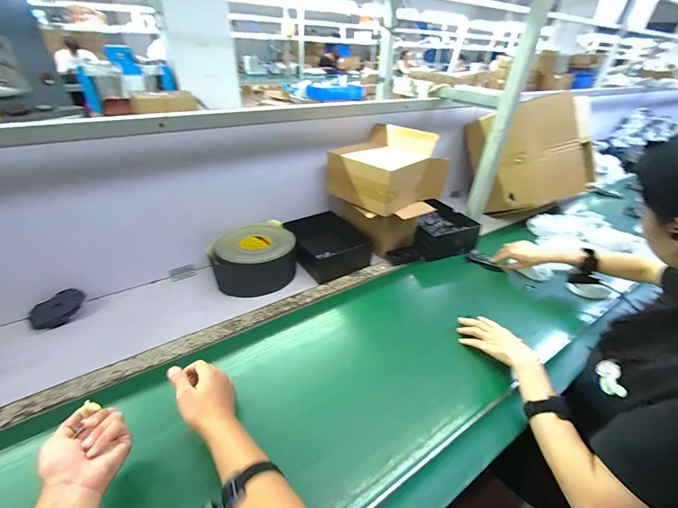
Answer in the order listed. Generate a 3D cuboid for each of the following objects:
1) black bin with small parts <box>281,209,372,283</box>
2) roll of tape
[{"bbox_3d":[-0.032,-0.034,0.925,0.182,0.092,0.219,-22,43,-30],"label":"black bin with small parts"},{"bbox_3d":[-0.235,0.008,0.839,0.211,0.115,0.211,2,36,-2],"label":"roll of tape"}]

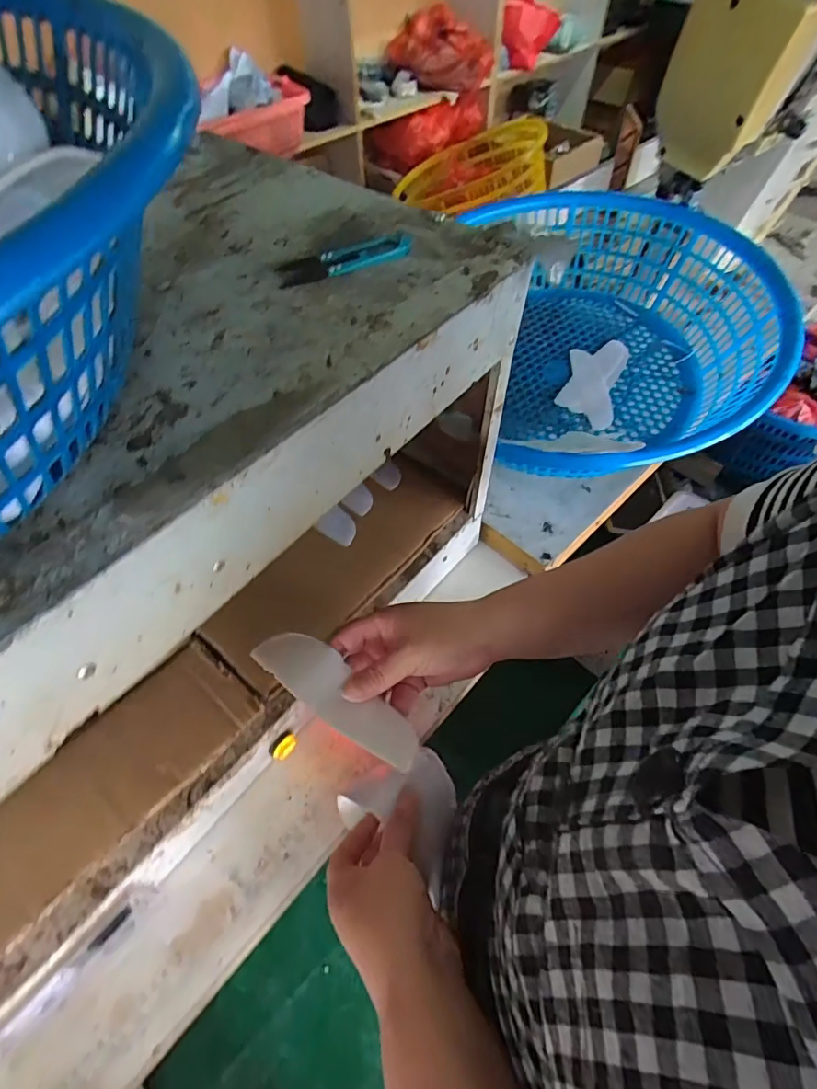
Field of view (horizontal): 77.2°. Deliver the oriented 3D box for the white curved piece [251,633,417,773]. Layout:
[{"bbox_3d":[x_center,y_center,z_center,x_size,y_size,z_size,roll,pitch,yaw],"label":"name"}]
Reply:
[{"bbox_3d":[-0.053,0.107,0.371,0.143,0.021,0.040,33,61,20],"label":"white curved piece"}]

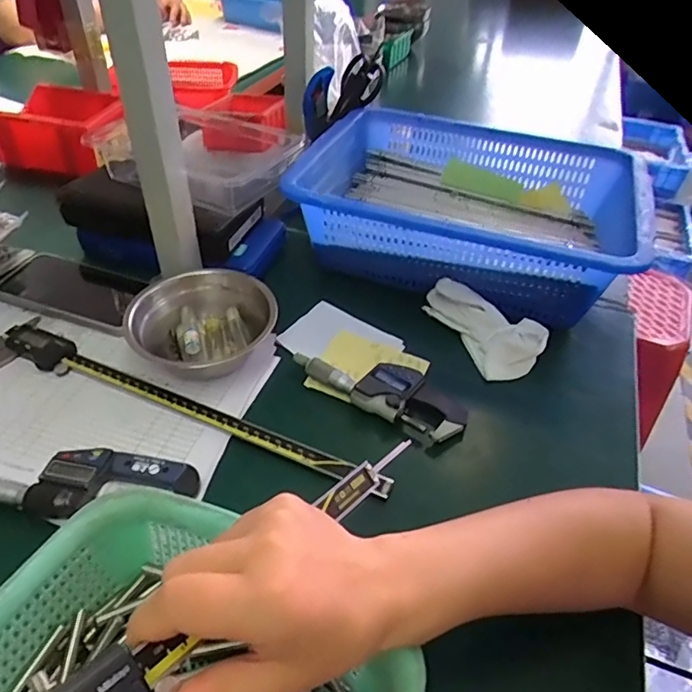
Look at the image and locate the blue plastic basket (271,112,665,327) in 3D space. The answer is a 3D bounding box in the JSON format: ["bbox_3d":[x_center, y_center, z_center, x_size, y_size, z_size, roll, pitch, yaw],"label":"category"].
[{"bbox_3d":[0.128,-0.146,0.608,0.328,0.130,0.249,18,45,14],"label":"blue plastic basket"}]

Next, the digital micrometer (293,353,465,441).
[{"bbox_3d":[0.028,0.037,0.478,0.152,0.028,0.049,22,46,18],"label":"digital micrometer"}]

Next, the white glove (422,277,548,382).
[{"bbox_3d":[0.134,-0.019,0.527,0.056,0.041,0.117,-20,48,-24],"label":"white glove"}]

» **Exercise objective**: Keep the pictures out of your copy, and repeat every entry above exactly.

» **Task solution**:
Answer in the order listed. Generate a 3D cuboid for each of the following objects:
1) black bin with small parts <box>281,209,372,283</box>
2) roll of tape
[{"bbox_3d":[-0.032,-0.034,0.925,0.182,0.092,0.219,-22,43,-30],"label":"black bin with small parts"},{"bbox_3d":[-0.235,0.008,0.839,0.211,0.115,0.211,2,36,-2],"label":"roll of tape"}]

Field of view (horizontal): 77.2°. Deliver the oriented 3D box for the white curved piece [251,633,417,773]. Layout:
[{"bbox_3d":[x_center,y_center,z_center,x_size,y_size,z_size,roll,pitch,yaw],"label":"name"}]
Reply:
[{"bbox_3d":[-0.053,0.107,0.371,0.143,0.021,0.040,33,61,20],"label":"white curved piece"}]

Look at the image and locate the blue plastic basket (271,112,665,327) in 3D space. The answer is a 3D bounding box in the JSON format: ["bbox_3d":[x_center, y_center, z_center, x_size, y_size, z_size, roll, pitch, yaw],"label":"category"].
[{"bbox_3d":[0.128,-0.146,0.608,0.328,0.130,0.249,18,45,14],"label":"blue plastic basket"}]

Next, the digital micrometer (293,353,465,441).
[{"bbox_3d":[0.028,0.037,0.478,0.152,0.028,0.049,22,46,18],"label":"digital micrometer"}]

Next, the white glove (422,277,548,382).
[{"bbox_3d":[0.134,-0.019,0.527,0.056,0.041,0.117,-20,48,-24],"label":"white glove"}]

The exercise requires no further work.